The horror, the total wonder, the realisation that you, and only you, have to clean it all up right now and there is no way out of it is soul destroying. Hazarding a guess I believe the word would something like "shitshitshitbuggeritallshit".
Which, coincidentally, sums up huge swathes of my parenting experiences.
From there it could be said that things actually improved. We built a hut so we could be in closer proximity to each other and thereby aid and abet the efficiency of his sneezing into my face.
We pulled out the wooden blocks so he could ruthlessly smash my creatively wrought towers and then throw the larger pieces at my head.
Then we had something to eat so he could prove to me that banana could also be made to cover a surface area not too much smaller than what you might expect from 10 litres of semi-gloss.
In between these moments of pure father and son joy I also tried to work. To say this wasn't terribly popular with my son would be the equivalent of saying Hitler got Germany into a wee bit of trouble in the 1940s.
But in the end I have to admit it wasn't that hellish. Mostly because I was at home with a fridge full of leftovers to nibble on. Yet, neither was it an experience I would be quick to go through again. And I don't think I will have to.
That is one advantage of being the main source of income in a household.
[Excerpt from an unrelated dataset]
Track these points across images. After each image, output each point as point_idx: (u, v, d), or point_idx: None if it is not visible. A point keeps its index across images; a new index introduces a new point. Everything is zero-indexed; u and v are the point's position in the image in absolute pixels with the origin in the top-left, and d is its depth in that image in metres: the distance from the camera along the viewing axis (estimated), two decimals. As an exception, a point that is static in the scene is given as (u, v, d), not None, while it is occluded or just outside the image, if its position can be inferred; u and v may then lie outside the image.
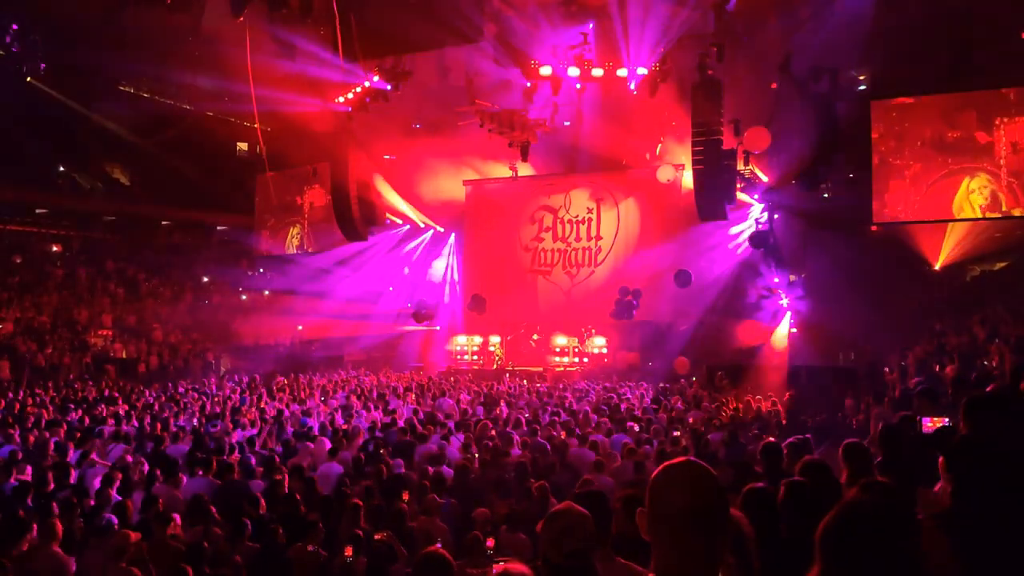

The crushing responsibility of having to work without any significant stretch of time off for the next 36 years generally confers one the benefit of being able to say no to days away from work that may be misconstrued as, well, not really legitimate.
This is probably a good time to acknowledge that for years I had no idea what being a parent meant and so I did think those who took sick days to look after their ailing children were both feckless and lazy.
Now I know this is not the case and so I apologise.
They are almost certainly feckless, that doesn't change, but you can't spend all day with a sick kid and ever be called lazy. The more appropriate word would be one that largely sounds the same, if not for a slightly different beginning.